Penulis: Dennis Destryawan
Editor: Hasanudin Aco
TRIBUNNEWS.COM, JAKARTA - Imam Besar di Islamic Center of New York Amerika Serikat (AS), Imam Shamsi Ali menceritakan bagaimana presiden-presiden di Amerika Serikat memiliki kebijakan yang mempengaruhi umat Islam yang menetap di sana.
Shamsi mengatakan masing-masing presiden memiliki gaya yang berbeda. Misalnya, ketipa AS dipimpin oleh Donald Trump. Shamsi menjadi satu di antara banyak orang yang bersuara menentang Trump.
"Dan seringkali mengkritik. Sampai-sampai perwakilan Amerika di Jakarta selama Trump tidak pernah menerima saya. Karena saya terbuka mengkritik Donald Trump," ujar Shamsi kepada Tribun Network, Rabu (21/4).
Disampaikan Shamsi saat berdiskusi dengan Staf Direksi Nur Hasanah dan Cecep Burdansyah serta jajaran redaksi Tribun Network.
Menurut Shamsi, ia menentang kebijakan Trump melarang orang Islam masuk Amerika.
"Saya demonstrasi besar-besaran di Time Square puluhan ribu orang ke jalan dengan tema saya juga orang muslim, 90% yang demo non-muslim," tuturnya.
Baca juga: Mimpi Imam Shamsi Ali Dirikan Pondok Pesantren Pertama di Amerika Serikat
Berbeda misalnya, ketika AS dipimpin oleh Barrack Obama.
Shamsi berujar Obama jauh lebih bersahabat, lantaran sempat tinggal di Indonesia. Apalagi, ayah Obama merupakan seorang muslim asal Kenya.
"Kalau sama Barrack Obama suasananya lebih nyaman. Karena dia 5 tahun tinggal di Indonesia. Jadi sering mendengar Adzan, dan mungkin suka main di Masjid. Bapaknya seorang muslim. Walau dia bukan muslim. Karena ayahnya keturunan Kenya," tutur Shamsi.
Berikut petikan wawancara Tribun Network bersama Imam Shamsi Ali:
Setiap kepala pemerintahan tantangannya berbeda, apa perbedaannya?

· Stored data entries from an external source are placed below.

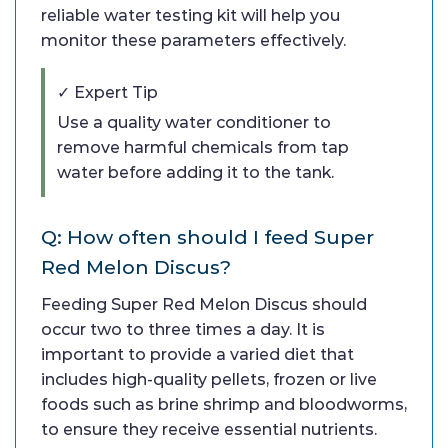
reliable water testing kit will help you
monitor these parameters effectively.
✓ Expert Tip
Use a quality water conditioner to
remove harmful chemicals from tap
water before adding it to the tank.
Q: How often should I feed Super
Red Melon Discus?
Feeding Super Red Melon Discus should
occur two to three times a day. It is
important to provide a varied diet that
includes high-quality pellets, frozen or live
foods such as brine shrimp and bloodworms,
to ensure they receive essential nutrients.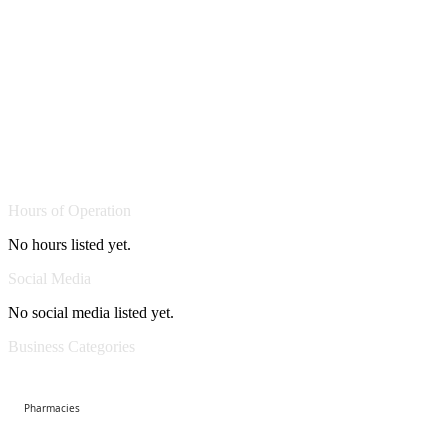
Hours of Operation
No hours listed yet.
Social Media
No social media listed yet.
Business Categories
Pharmacies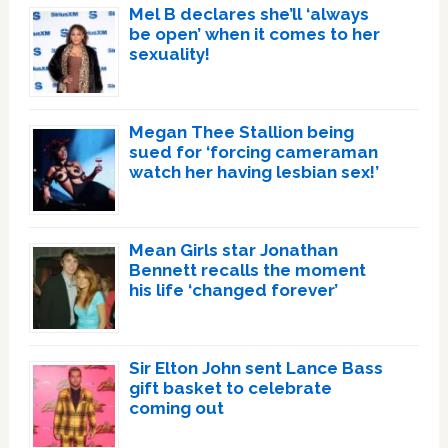
Mel B declares she’ll ‘always
be open’ when it comes to her
sexuality!
Megan Thee Stallion being
sued for ‘forcing cameraman
watch her having lesbian sex!’
Mean Girls star Jonathan
Bennett recalls the moment
his life ‘changed forever’
Sir Elton John sent Lance Bass
gift basket to celebrate
coming out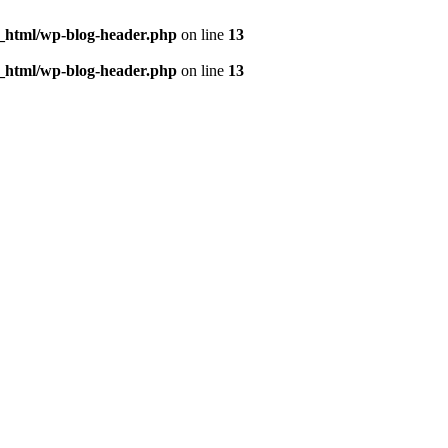
c_html/wp-blog-header.php
on line
13
c_html/wp-blog-header.php
on line
13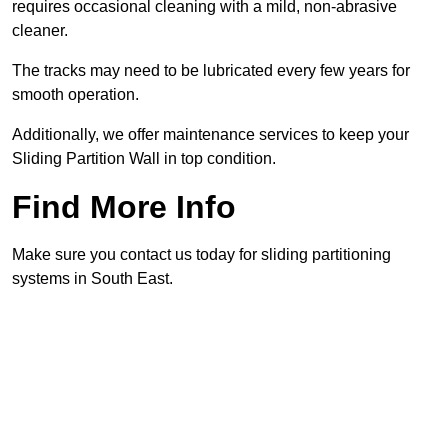
requires occasional cleaning with a mild, non-abrasive
cleaner.
The tracks may need to be lubricated every few years for
smooth operation.
Additionally, we offer maintenance services to keep your
Sliding Partition Wall in top condition.
Find More Info
Make sure you contact us today for sliding partitioning
systems in South East.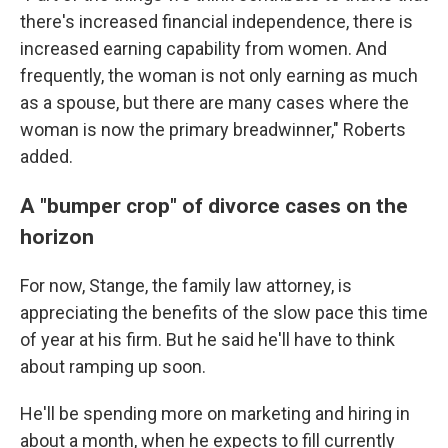
there's increased financial independence, there is
increased earning capability from women. And
frequently, the woman is not only earning as much
as a spouse, but there are many cases where the
woman is now the primary breadwinner," Roberts
added.
A "bumper crop" of divorce cases on the
horizon
For now, Stange, the family law attorney, is
appreciating the benefits of the slow pace this time
of year at his firm. But he said he'll have to think
about ramping up soon.
He'll be spending more on marketing and hiring in
about a month, when he expects to fill currently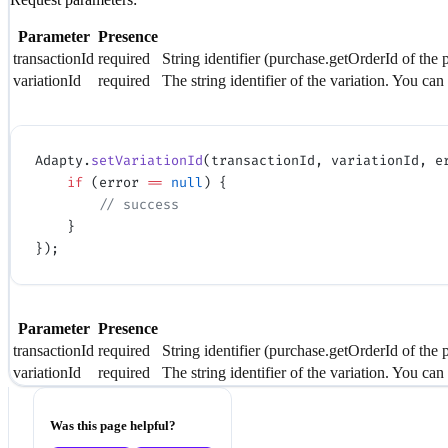
Parameter
Presence
transactionId
required
String identifier (purchase.getOrderId of the 
variationId
required
The string identifier of the variation. You can
Adapty.
setVariationId
(transactionId, variationId, e
    if
 (error 
==
 null
) {
        // success
    }
});
Parameter
Presence
transactionId
required
String identifier (purchase.getOrderId of the 
variationId
required
The string identifier of the variation. You can
Was this page helpful?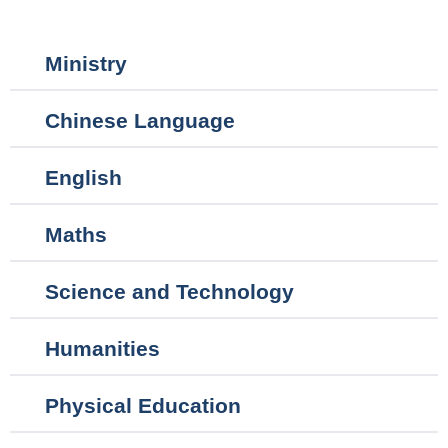
Main
Ministry
navigation
Chinese Language
English
Maths
Science and Technology
Humanities
Physical Education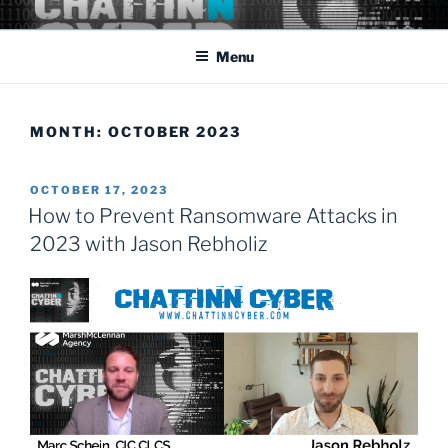
Skip
Cyber Security: the rapidly changing threat that affects us all
to
domestically as well as abroad.
Menu
content
MONTH:
OCTOBER 2023
POSTED
OCTOBER 17, 2023
ON
How to Prevent Ransomware Attacks in
2023 with Jason Rebholiz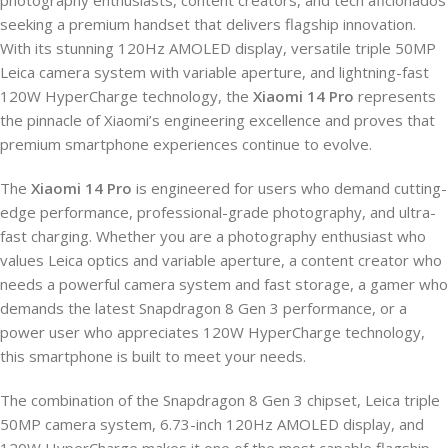
seeking a premium handset that delivers flagship innovation.
With its stunning 120Hz AMOLED display, versatile triple 50MP
Leica camera system with variable aperture, and lightning-fast
120W HyperCharge technology, the
Xiaomi 14 Pro
represents
the pinnacle of Xiaomi’s engineering excellence and proves that
premium smartphone experiences continue to evolve.
The
Xiaomi 14 Pro
is engineered for users who demand cutting-
edge performance, professional-grade photography, and ultra-
fast charging. Whether you are a photography enthusiast who
values Leica optics and variable aperture, a content creator who
needs a powerful camera system and fast storage, a gamer who
demands the latest Snapdragon 8 Gen 3 performance, or a
power user who appreciates 120W HyperCharge technology,
this smartphone is built to meet your needs.
The combination of the Snapdragon 8 Gen 3 chipset, Leica triple
50MP camera system, 6.73-inch 120Hz AMOLED display, and
120W HyperCharge makes it one of the most capable flagship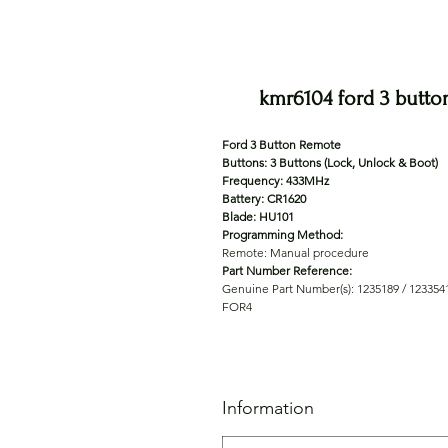
kmr6104 ford 3 butto
Ford 3 Button Remote
Buttons: 3 Buttons (Lock, Unlock & Boot)
Frequency: 433MHz
Battery: CR1620
Blade: HU101
Programming Method:
Remote: Manual procedure
Part Number Reference:
Genuine Part Number(s): 1235189 / 1233541
FOR4
Information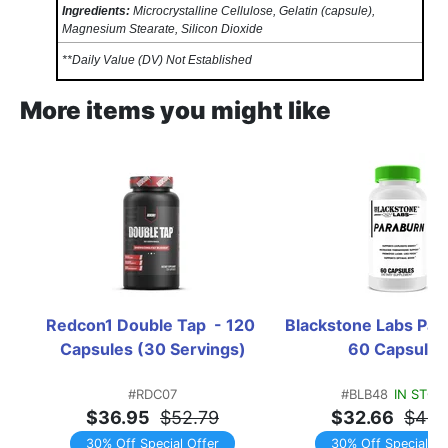
Ingredients:
Microcrystalline Cellulose, Gelatin (capsule),
Magnesium Stearate, Silicon Dioxide
**Daily Value (DV) Not Established
More items you might like
Redcon1 Double Tap  - 120 
Blackstone Labs Parab
Capsules (30 Servings)
60 Capsules
#RDC07
#BLB48
IN STOC
$36.95
$52.79
$32.66
$46.
30% Off Special Offer
30% Off Special Of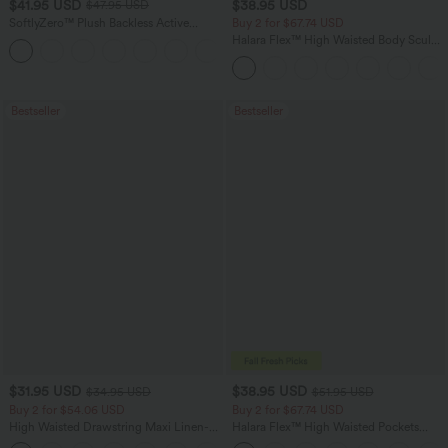
$41.95 USD
$38.95 USD
$47.95 USD
SoftlyZero™ Plush Backless Active
Buy 2 for $67.74 USD
Dress-Easy Peezy Edition
Halara Flex™ High Waisted Body Sculpt
+29
Waist-Slimming Pocket Wide Leg Micro
Waffle Work Pants
Bestseller
Bestseller
$31.95 USD
$38.95 USD
$34.95 USD
$51.95 USD
Buy 2 for $54.06 USD
Buy 2 for $67.74 USD
High Waisted Drawstring Maxi Linen-
Halara Flex™ High Waisted Pockets
Feel Casual Skirt
Baggy Wide Leg Washed Casual Jeans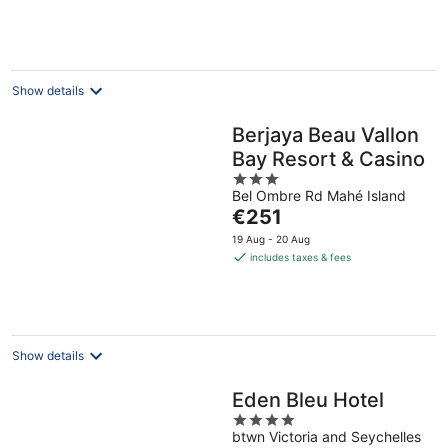
€280
per
night
Show details
Berjaya Beau Vallon
Bay Resort & Casino
3
Bel Ombre Rd Mahé Island
out
The
€251
of
price
5
19 Aug - 20 Aug
is
includes taxes & fees
€251
per
night
Show details
Eden Bleu Hotel
4
btwn Victoria and Seychelles
out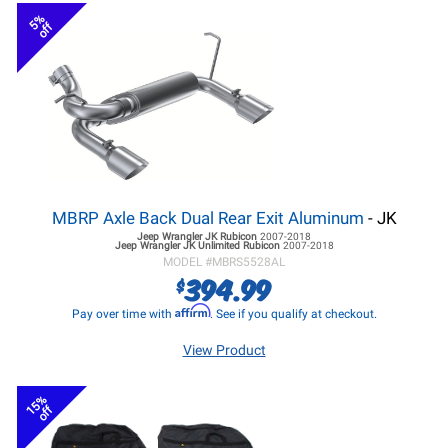
5%
off
MBRP Axle Back Dual Rear Exit Aluminum
- JK
Jeep Wrangler JK
Rubicon
2007-2018
Jeep Wrangler JK
Unlimited Rubicon
2007-2018
MODEL #
MBRS5528AL
394.99
$
Affirm
Pay over time with
. See if you qualify at checkout.
View Product
15%
off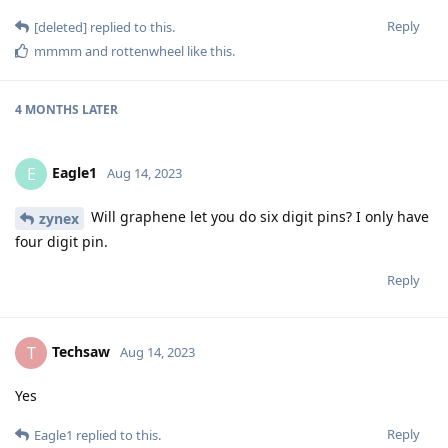
Reply
[deleted]
replied to this.
mmmm
and
rottenwheel
like this
.
4 MONTHS
LATER
Eagle1
E
Aug 14, 2023
Will graphene let you do six digit pins? I only have
zynex
four digit pin.
Reply
Techsaw
T
Aug 14, 2023
Yes
Reply
Eagle1
replied to this.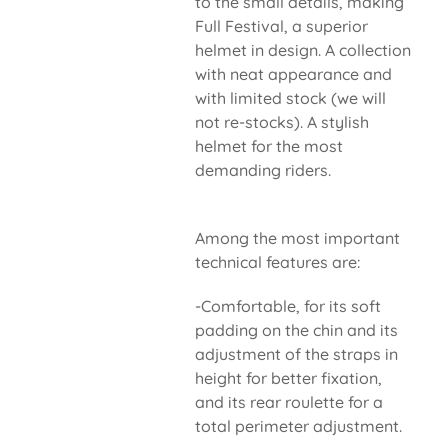
to the small details, making
Full Festival, a superior
helmet in design. A collection
with neat appearance and
with limited stock (we will
not re-stocks). A stylish
helmet for the most
demanding riders.
Among the most important
technical features are:
-Comfortable, for its soft
padding on the chin and its
adjustment of the straps in
height for better fixation,
and its rear roulette for a
total perimeter adjustment.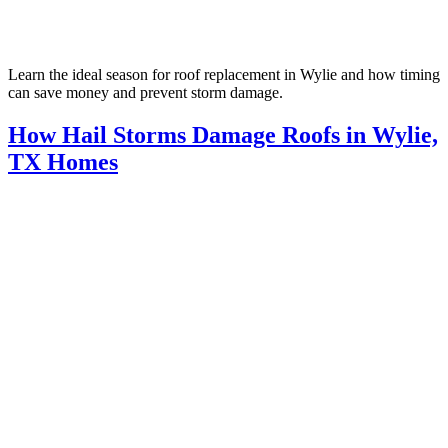
Learn the ideal season for roof replacement in Wylie and how timing
can save money and prevent storm damage.
How Hail Storms Damage Roofs in Wylie,
TX Homes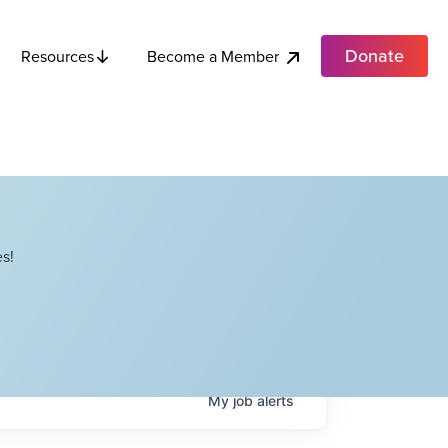
Donate
Become a Member
Resources
s!
My
job
alerts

Jadi masing-masing punya gaya. Walau Amerika itu adalah institusi yang sangat kuat, sehingga tidak bisa ditentukan orang per orang. Pengaruh orang per orang tidak terlalu besar.
Beda dengan Indonesia wajahnya ditentukan oleh bosnya. Artinya, misalnya bos politik.
Kalau antar bos politik tersenyum, ya tersenyum negara kita. Tapi kalau antar bos politik tidak mau salaman, ya tidak mau salaman rakyat kita.